» **Data provided**
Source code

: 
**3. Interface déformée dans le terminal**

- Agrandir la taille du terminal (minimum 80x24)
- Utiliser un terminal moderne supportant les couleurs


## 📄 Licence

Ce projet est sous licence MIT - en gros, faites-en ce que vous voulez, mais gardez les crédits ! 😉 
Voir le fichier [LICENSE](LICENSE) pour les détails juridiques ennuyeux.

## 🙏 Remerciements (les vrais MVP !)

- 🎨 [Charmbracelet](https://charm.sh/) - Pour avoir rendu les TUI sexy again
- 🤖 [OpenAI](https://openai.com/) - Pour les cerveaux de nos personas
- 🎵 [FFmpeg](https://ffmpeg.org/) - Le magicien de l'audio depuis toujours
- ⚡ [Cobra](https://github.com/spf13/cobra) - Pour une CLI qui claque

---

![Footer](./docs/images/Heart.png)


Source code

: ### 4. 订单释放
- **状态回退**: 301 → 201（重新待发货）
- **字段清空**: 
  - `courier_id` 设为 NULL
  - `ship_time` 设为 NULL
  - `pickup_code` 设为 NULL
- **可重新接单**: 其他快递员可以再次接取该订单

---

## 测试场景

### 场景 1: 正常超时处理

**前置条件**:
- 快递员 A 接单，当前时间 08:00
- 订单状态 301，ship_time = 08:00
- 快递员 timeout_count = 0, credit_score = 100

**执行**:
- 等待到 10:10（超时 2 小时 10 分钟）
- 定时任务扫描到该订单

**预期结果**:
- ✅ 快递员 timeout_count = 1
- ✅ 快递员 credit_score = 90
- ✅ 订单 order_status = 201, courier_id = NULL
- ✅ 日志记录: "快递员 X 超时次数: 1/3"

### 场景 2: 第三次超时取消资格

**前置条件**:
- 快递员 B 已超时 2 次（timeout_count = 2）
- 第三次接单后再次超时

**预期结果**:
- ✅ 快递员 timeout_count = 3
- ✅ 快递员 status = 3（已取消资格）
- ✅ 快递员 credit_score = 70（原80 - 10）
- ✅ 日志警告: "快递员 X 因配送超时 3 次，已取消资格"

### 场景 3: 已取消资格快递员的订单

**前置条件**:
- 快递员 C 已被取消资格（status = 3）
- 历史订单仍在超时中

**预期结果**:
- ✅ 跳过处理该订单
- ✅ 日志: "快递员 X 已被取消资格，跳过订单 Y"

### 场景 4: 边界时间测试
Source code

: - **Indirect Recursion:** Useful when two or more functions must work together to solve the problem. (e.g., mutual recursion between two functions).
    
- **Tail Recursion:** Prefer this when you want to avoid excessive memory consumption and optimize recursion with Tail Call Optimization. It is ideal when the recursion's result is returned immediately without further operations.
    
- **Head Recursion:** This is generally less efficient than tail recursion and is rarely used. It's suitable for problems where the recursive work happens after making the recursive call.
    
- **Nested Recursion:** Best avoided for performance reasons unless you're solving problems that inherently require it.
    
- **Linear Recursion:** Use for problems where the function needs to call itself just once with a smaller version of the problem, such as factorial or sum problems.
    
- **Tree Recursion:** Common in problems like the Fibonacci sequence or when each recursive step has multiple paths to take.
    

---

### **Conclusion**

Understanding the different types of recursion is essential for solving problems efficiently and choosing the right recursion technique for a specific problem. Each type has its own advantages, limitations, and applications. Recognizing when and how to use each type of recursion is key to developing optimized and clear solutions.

» **Request**
The records must be given again in full, exactly as they were written.

» **Response**
Source code

: 
**3. Interface déformée dans le terminal**

- Agrandir la taille du terminal (minimum 80x24)
- Utiliser un terminal moderne supportant les couleurs


## 📄 Licence

Ce projet est sous licence MIT - en gros, faites-en ce que vous voulez, mais gardez les crédits ! 😉 
Voir le fichier [LICENSE](LICENSE) pour les détails juridiques ennuyeux.

## 🙏 Remerciements (les vrais MVP !)

- 🎨 [Charmbracelet](https://charm.sh/) - Pour avoir rendu les TUI sexy again
- 🤖 [OpenAI](https://openai.com/) - Pour les cerveaux de nos personas
- 🎵 [FFmpeg](https://ffmpeg.org/) - Le magicien de l'audio depuis toujours
- ⚡ [Cobra](https://github.com/spf13/cobra) - Pour une CLI qui claque

---

![Footer](./docs/images/Heart.png)


Source code

: ### 4. 订单释放
- **状态回退**: 301 → 201（重新待发货）
- **字段清空**: 
  - `courier_id` 设为 NULL
  - `ship_time` 设为 NULL
  - `pickup_code` 设为 NULL
- **可重新接单**: 其他快递员可以再次接取该订单

---

## 测试场景

### 场景 1: 正常超时处理

**前置条件**:
- 快递员 A 接单，当前时间 08:00
- 订单状态 301，ship_time = 08:00
- 快递员 timeout_count = 0, credit_score = 100

**执行**:
- 等待到 10:10（超时 2 小时 10 分钟）
- 定时任务扫描到该订单

**预期结果**:
- ✅ 快递员 timeout_count = 1
- ✅ 快递员 credit_score = 90
- ✅ 订单 order_status = 201, courier_id = NULL
- ✅ 日志记录: "快递员 X 超时次数: 1/3"

### 场景 2: 第三次超时取消资格

**前置条件**:
- 快递员 B 已超时 2 次（timeout_count = 2）
- 第三次接单后再次超时

**预期结果**:
- ✅ 快递员 timeout_count = 3
- ✅ 快递员 status = 3（已取消资格）
- ✅ 快递员 credit_score = 70（原80 - 10）
- ✅ 日志警告: "快递员 X 因配送超时 3 次，已取消资格"

### 场景 3: 已取消资格快递员的订单

**前置条件**:
- 快递员 C 已被取消资格（status = 3）
- 历史订单仍在超时中

**预期结果**:
- ✅ 跳过处理该订单
- ✅ 日志: "快递员 X 已被取消资格，跳过订单 Y"

### 场景 4: 边界时间测试
Source code

: - **Indirect Recursion:** Useful when two or more functions must work together to solve the problem. (e.g., mutual recursion between two functions).
    
- **Tail Recursion:** Prefer this when you want to avoid excessive memory consumption and optimize recursion with Tail Call Optimization. It is ideal when the recursion's result is returned immediately without further operations.
    
- **Head Recursion:** This is generally less efficient than tail recursion and is rarely used. It's suitable for problems where the recursive work happens after making the recursive call.
    
- **Nested Recursion:** Best avoided for performance reasons unless you're solving problems that inherently require it.
    
- **Linear Recursion:** Use for problems where the function needs to call itself just once with a smaller version of the problem, such as factorial or sum problems.
    
- **Tree Recursion:** Common in problems like the Fibonacci sequence or when each recursive step has multiple paths to take.
    

---

### **Conclusion**

Understanding the different types of recursion is essential for solving problems efficiently and choosing the right recursion technique for a specific problem. Each type has its own advantages, limitations, and applications. Recognizing when and how to use each type of recursion is key to developing optimized and clear solutions.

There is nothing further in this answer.